Como conseqüência, o Estado brasileiro perdeu o rumo e o sentido de direção. Não compartilhamos mais de determinadas visões coletivas a respeito do processo de construção nacional simplesmente porque as elites governantes não têm se mostrado capazes de articulá-las e transformá-las em objetivos gerais a ser perseguidos com a mesma obsessão que JK perseguiu os cinqüenta anos em cinco e Ney Braga a integração territorial, sociopolítica e econômica de um estado que era um arquipélago de regiões desconectadas .

Uma outra razão certamente tem a ver com o descompasso entre o amadurecimento político e o desenvolvimento administrativo do país. Desde a redemocratização, nosso aprendizado político foi intenso e muitos dos fantasmas que povoaram o imaginário coletivo por décadas foram exorcizados, tais como o risco da iminente comunização do país ou, na direção oposta, da intervenção militar nos assuntos civis; ficamos mais confiantes em nós próprios e, a não ser nos ghettos políticos incorrigíveis na sua tacanhice granítica, não colocamos mais a culpa de todas as nossas mazelas no embaixador americano ou na ação das Sete Irmãs do petróleo; a opinião é livre, a imprensa não sofre qualquer tipo de coerção, a vida parlamentar e política flui com naturalidade e os cidadãos não experimentam qualquer restrição ao exercício de seus direitos civis.
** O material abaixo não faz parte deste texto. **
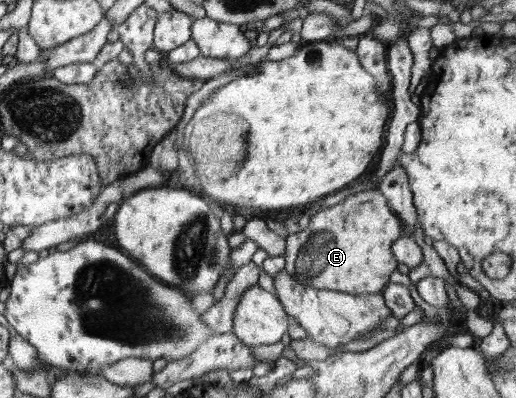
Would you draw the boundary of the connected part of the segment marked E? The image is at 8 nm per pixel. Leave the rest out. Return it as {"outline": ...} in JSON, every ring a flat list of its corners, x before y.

No entanto, em termos de gestão da coisa pública, o que experimentamos nos últimos vinte anos foi um retrocesso permanente e progressivo e o fortalecimento de práticas clientelistas típicas dos anos trinta e quarenta, que pareciam em processo de extinção: voltou o loteamento extensivo do governo e das estatais entre políticos e partidos e a institucionalização franca e desabrida do que antigamente se chamava de "advocacia administrativa" e que hoje responde pelo glamouroso nome de lobby; ninguém se escandaliza mais com o fato de que mais de vinte mil cargos da estrutura federal e vários milhares na estrutura do governo estadual sejam preenchidos pelo critério exclusivo da "confiança" daqueles que indicam seus ocupantes; estruturas técnicas, antes altamente profissionalizadas e notabilizadas por sua excelência foram entregues em holocausto a interesses ou convicções ideológicas de grupos e de pessoas. Em síntese, se aprendemos a viver em democracia, ainda não aprendemos a governar democraticamente, entendido o verbo no sentido exato de sua etimologia: dirigir, reger e não apenas ser conduzido pela dinâmica social imposta pelos grupos mais atuantes e organizados.

Mas, ao meu ver, há ainda uma última causa para o processo de degradação do aparelho estatal brasileiro e essa é o desaparecimento progressivo do estímulo para a carreira pública, que, com o tempo, passou a ser entendida, majoritariamente, como trampolim para jovens brilhantes se transformarem em prósperos banqueiros ou de pessoas em busca de bons contactos ou bons negócios. As carreiras eminentemente públicas não atraem mais ninguém, a não ser em casos especiais e as mães não fazem mais novenas para que as filhas se casem com alguém "que trabalhe no governo". E é por isso que a oferta dos Italos Contis é cada vez mais rarefeita. Uma pena.

Belmiro Valverde Jobim Castor é professor do Mestrado da FAE Business School e membro da Academia Paranaense de Letras.